With gas prices reaching record levels, consumers are showing an appetite for diesel-fueled cars, which are 20 to 40 percent more fuel efficient than gasoline-powered cars. A study by R.L. Polk & Co. shows that registration of diesel passenger vehicles in the U.S. — including cars, trucks and SUVs — has grown 80 percent from 2000 to 2005.
In 2000, there were 301,000 diesel cars on the road. That number hit 543,777 in 2005. In the light-duty market — cars, as opposed to SUVs and trucks — the growth was 95 percent. Gas prices have spiked in just the past two years, so it's not surprising to find that 2005 alone experienced a 31 percent growth spike in diesel car sales.
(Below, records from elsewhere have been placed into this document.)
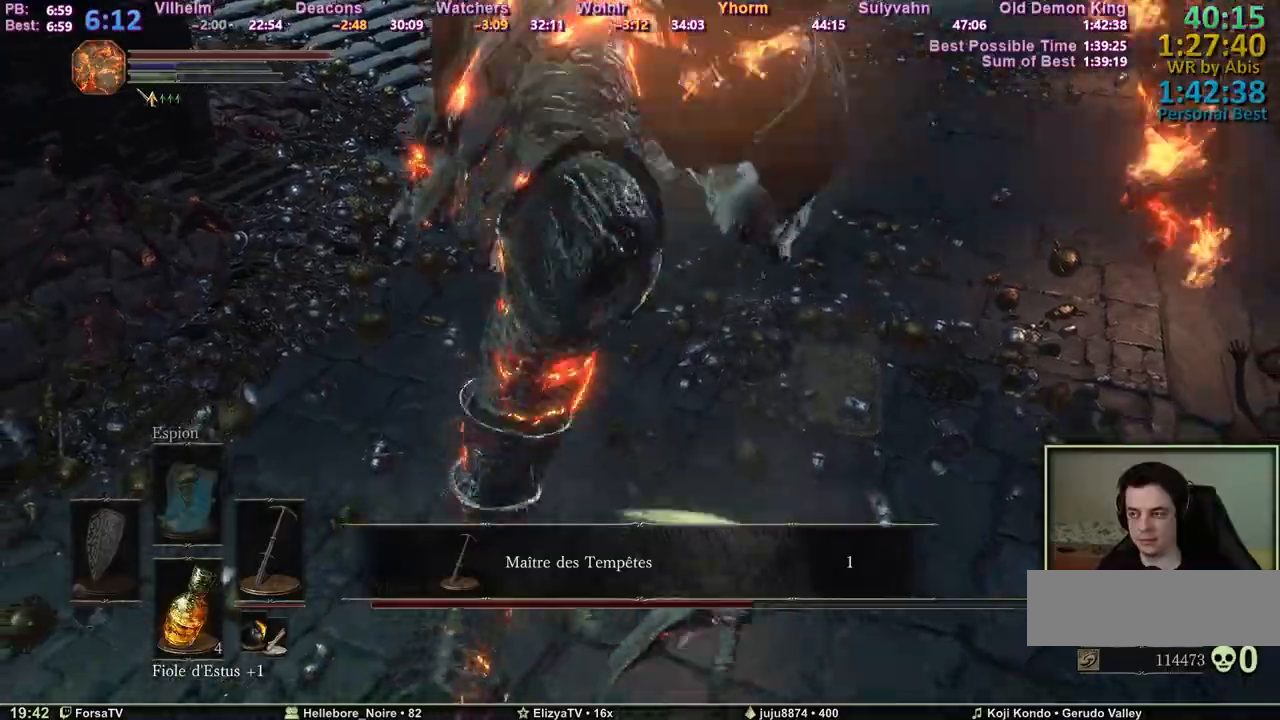
{"keys": ["d", "s"], "mouse": ["mb4"], "events": [[333, "z", "up"], [383, "mouse_mb4", "down"], [417, "s", "down"]]}
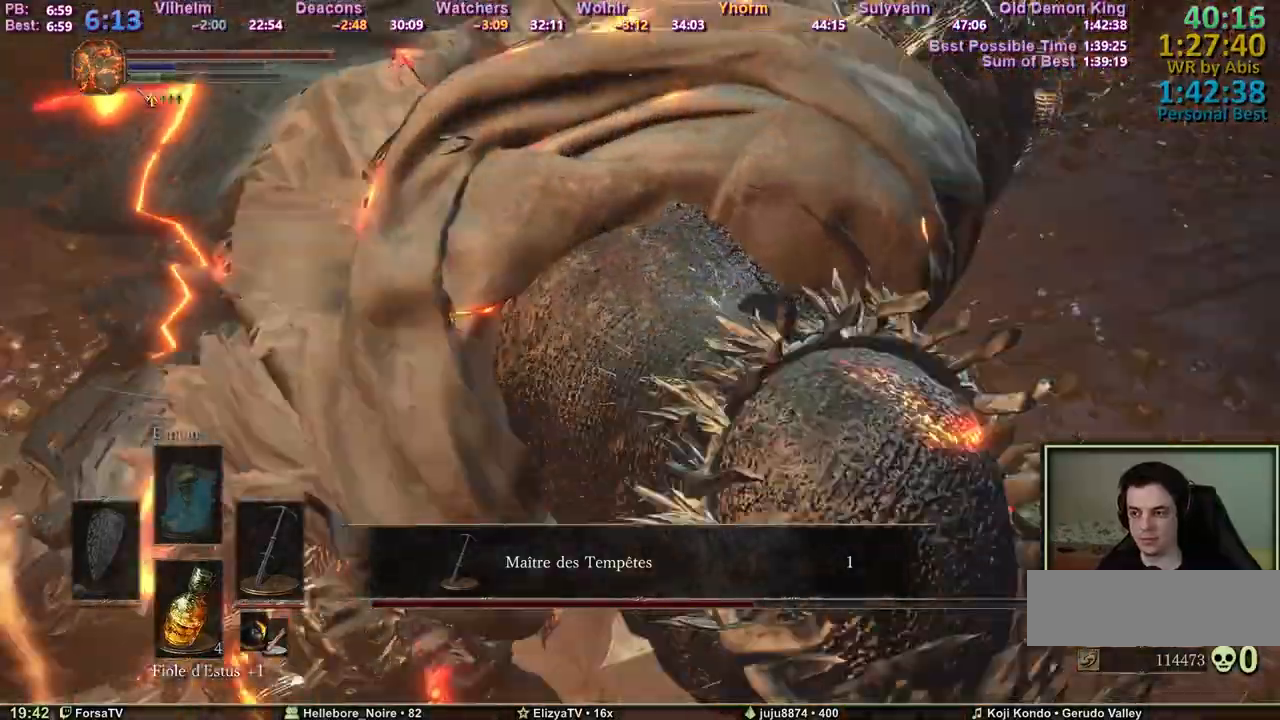
{"keys": ["q"], "mouse": ["mb4"], "events": [[67, "q", "down"], [117, "d", "up"], [383, "s", "up"]]}
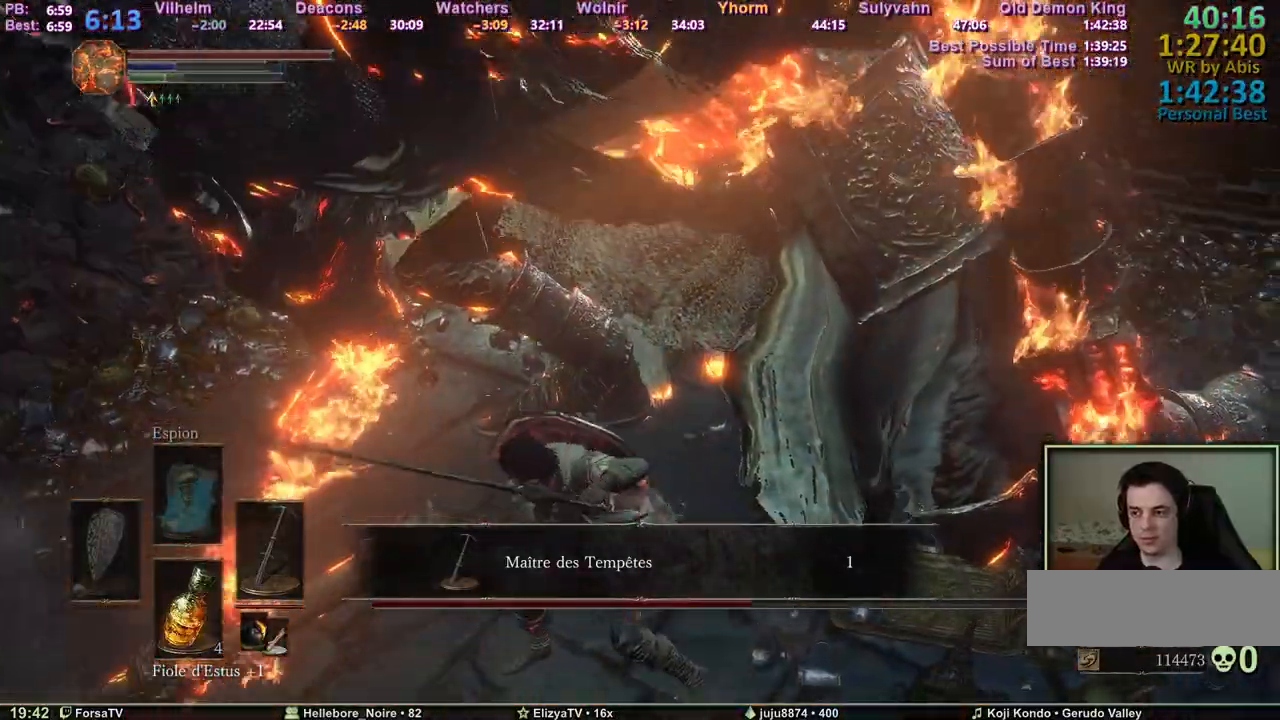
{"keys": ["q"], "mouse": ["mb4"], "events": []}
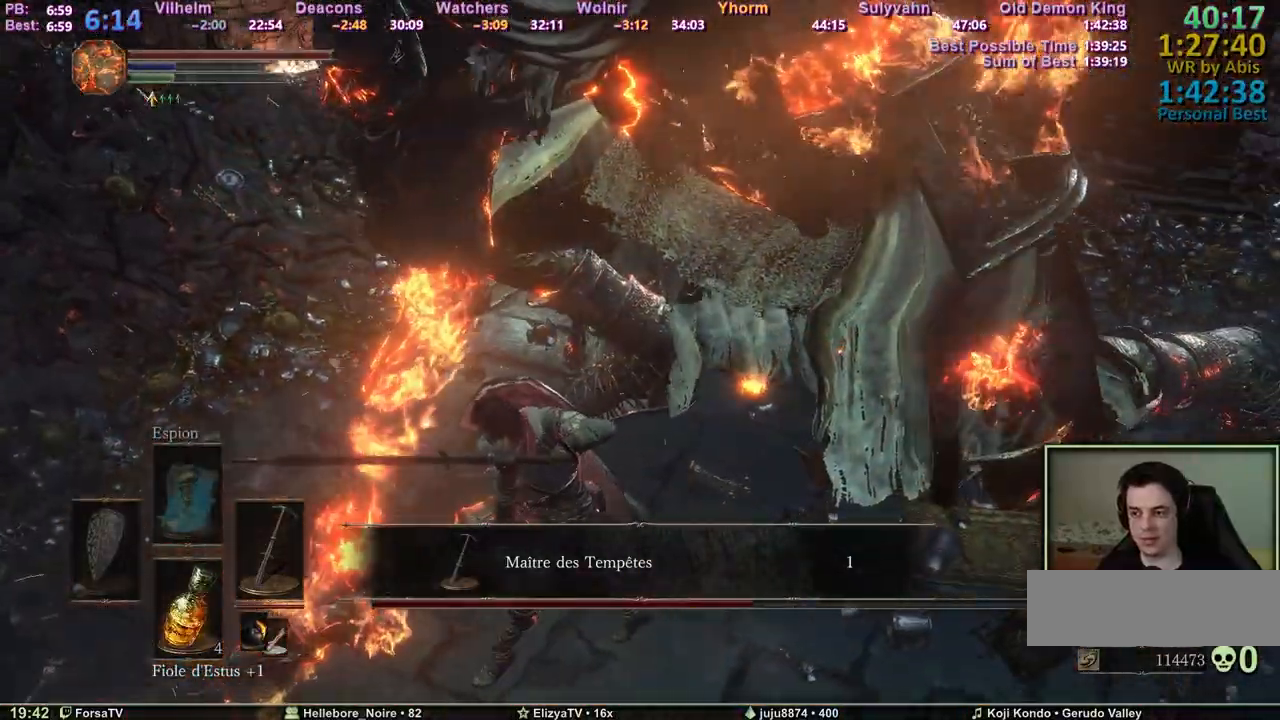
{"keys": ["q"], "mouse": ["mb4"], "events": []}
Researchers at J.D. Power and Associates predict that diesel sales will approximately triple in the next 10 years, accounting for more than 10 percent of U.S. vehicle sales by 2015, up from 3.6 percent last year.
Allen Schaeffer, executive director of the industry group, Diesel Technology Forum, attributes the growth directly to gas prices. "In this era of sky-high gasoline prices, Americans are increasingly looking to diesel as a readily available solution to help alleviate their pain at the pump," says Schaeffer. "Gasoline hybrids and flexible-fueled ethanol vehicles aren't the only fuel-efficient choices consumers have today."